**TASK PROMPT:**
Pictures left aside, return the lines below exactly, from the one with "background: #7dd3fc ->" to the end, including both ends.

-- SUPPLIED RECORDS follows --

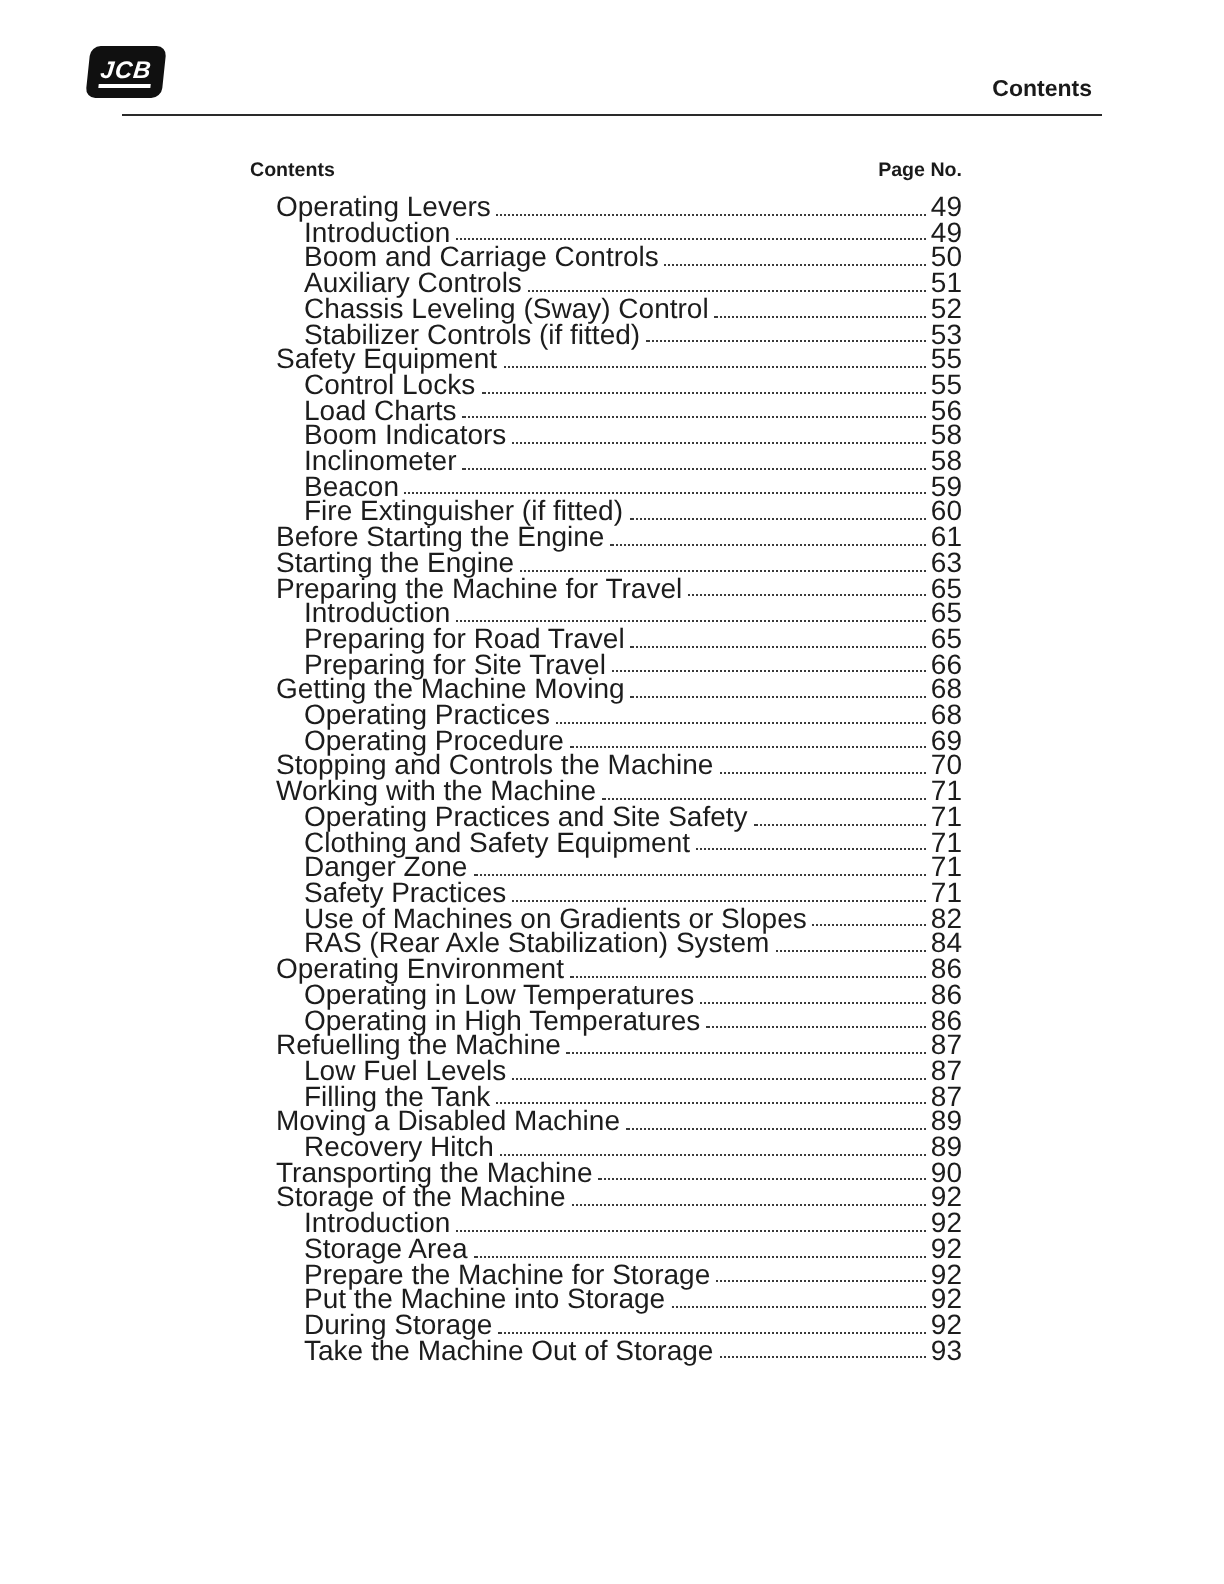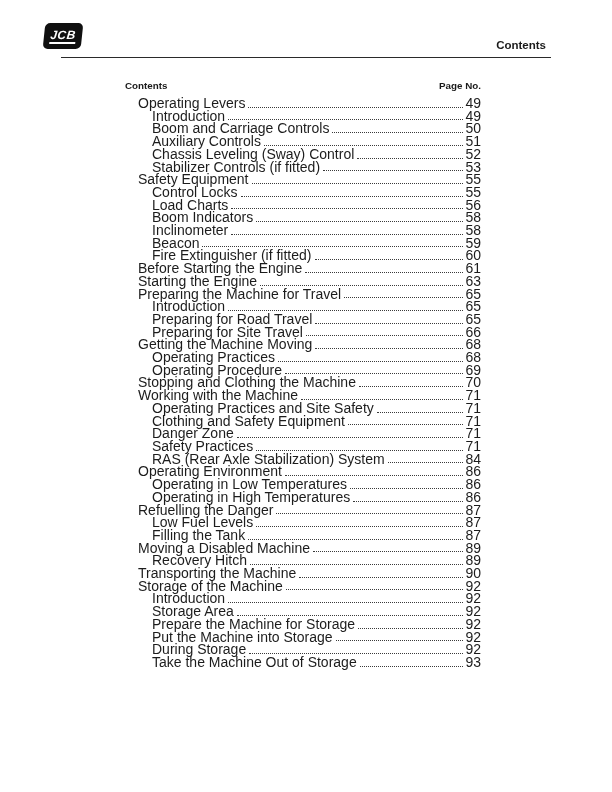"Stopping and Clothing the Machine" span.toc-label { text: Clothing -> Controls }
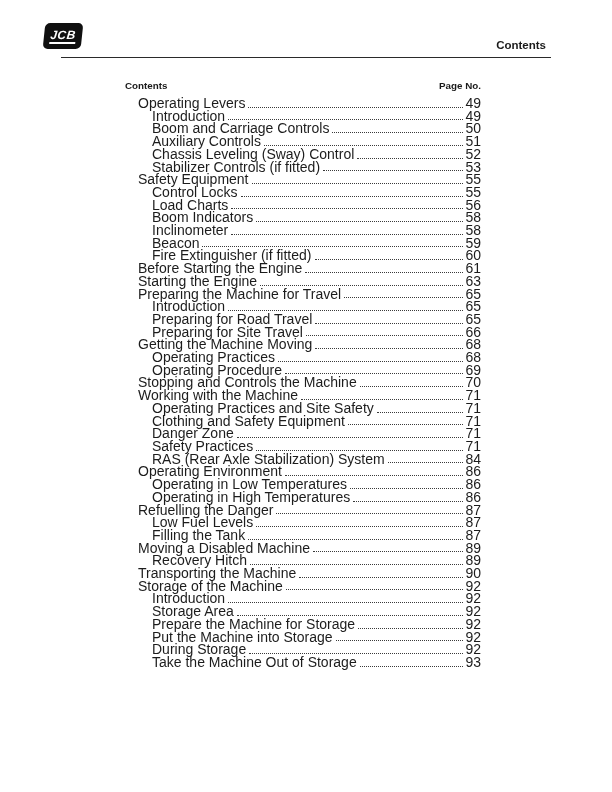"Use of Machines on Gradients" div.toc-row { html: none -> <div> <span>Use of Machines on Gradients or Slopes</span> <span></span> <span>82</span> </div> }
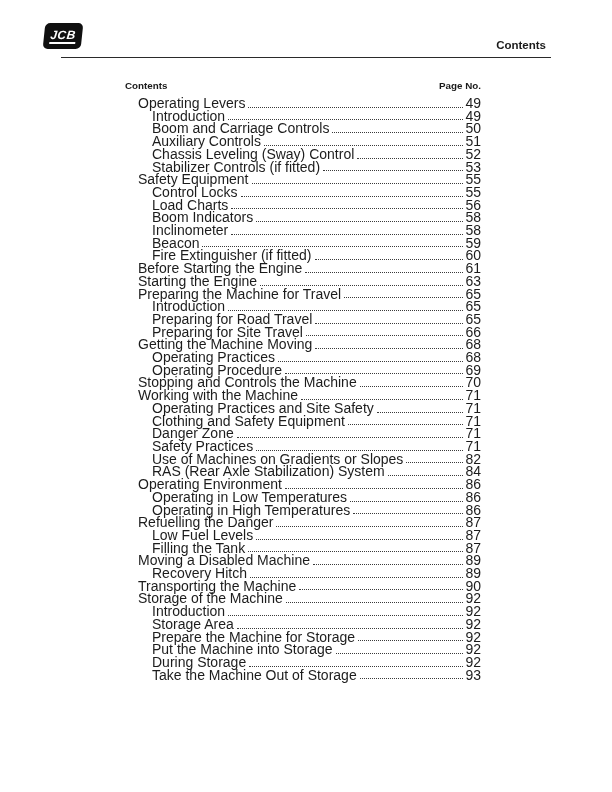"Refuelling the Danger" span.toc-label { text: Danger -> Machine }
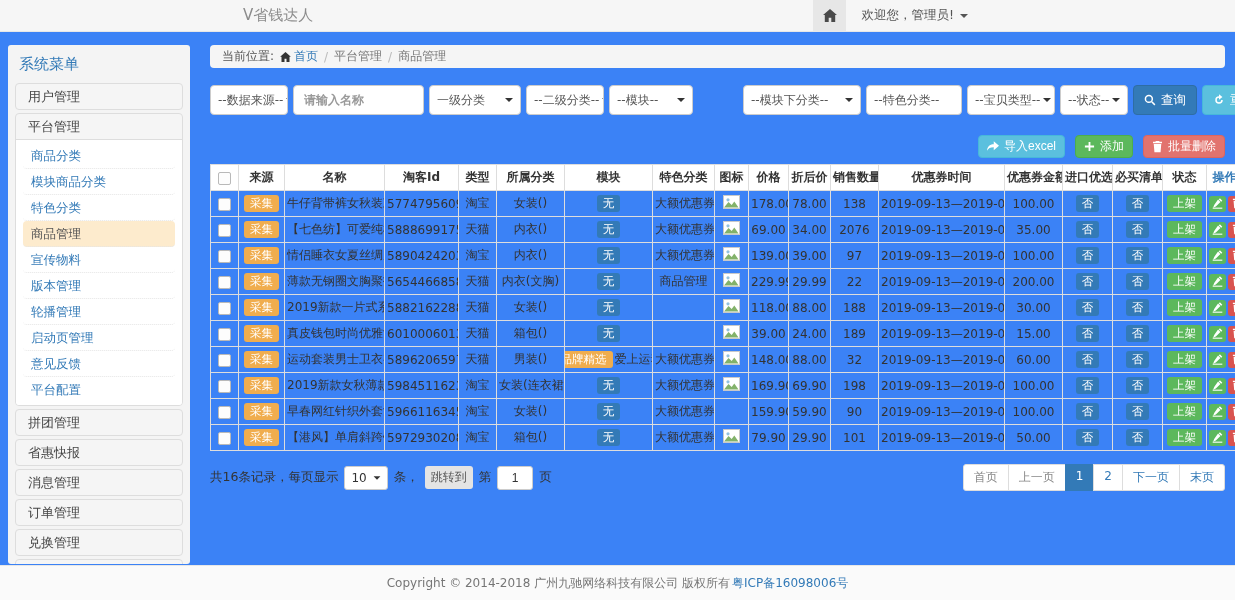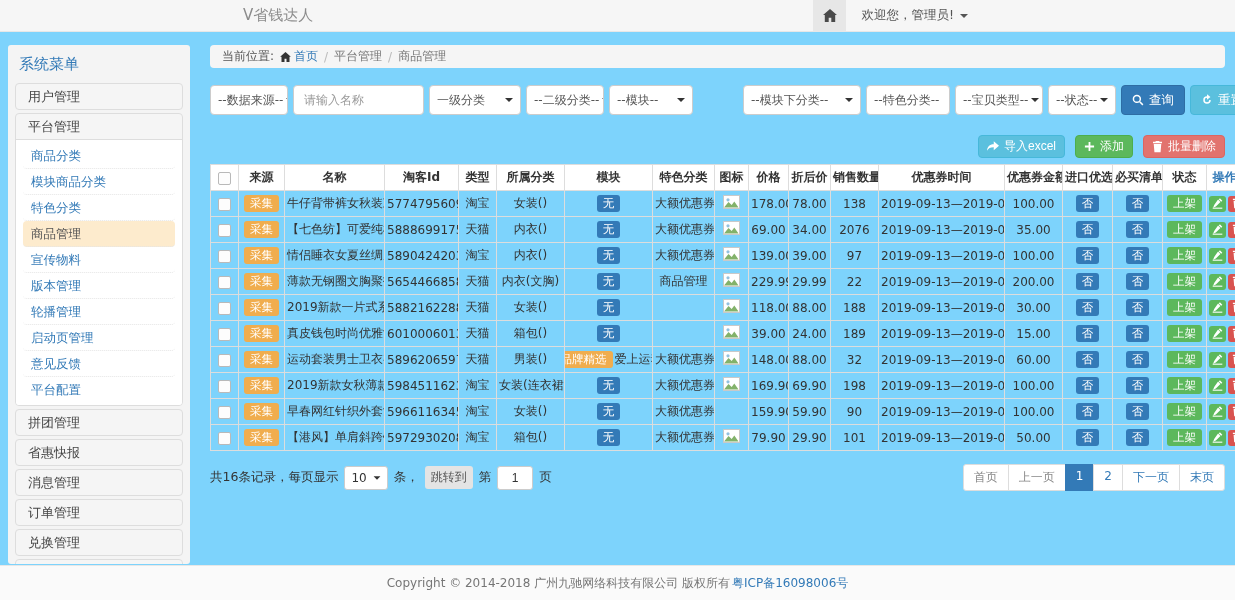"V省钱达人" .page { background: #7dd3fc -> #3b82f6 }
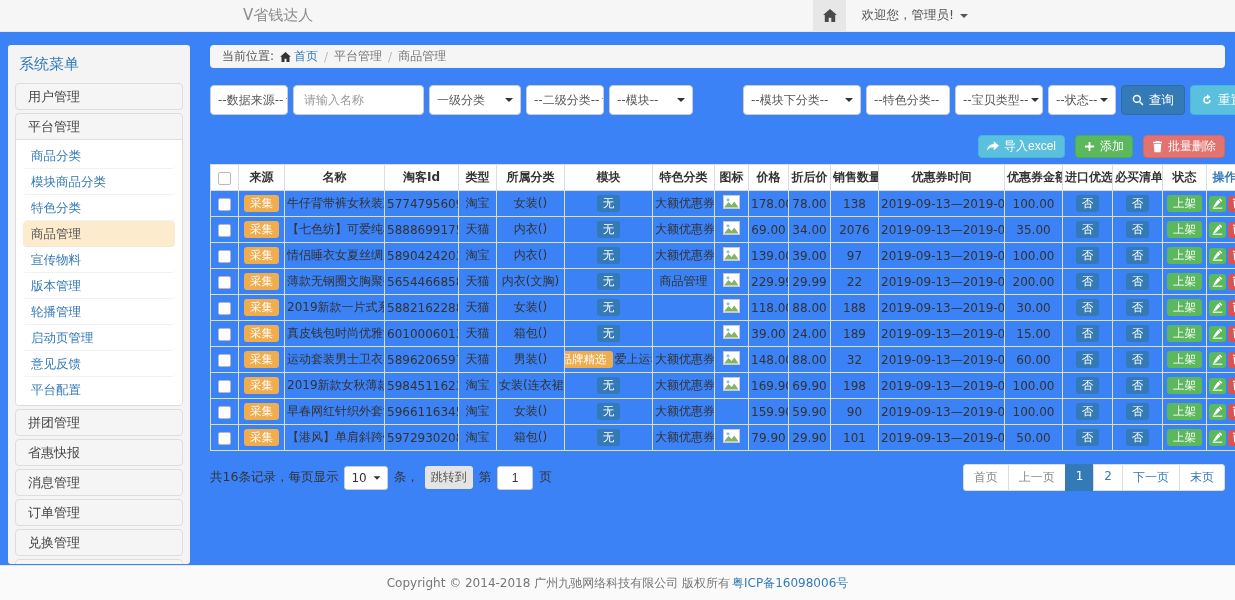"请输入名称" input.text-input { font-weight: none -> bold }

-- SUPPLIED RECORDS concluded --

**RESULT OF THE EXERCISE:**
"V省钱达人" .page { background: #7dd3fc -> #3b82f6 }
"请输入名称" input.text-input { font-weight: none -> bold }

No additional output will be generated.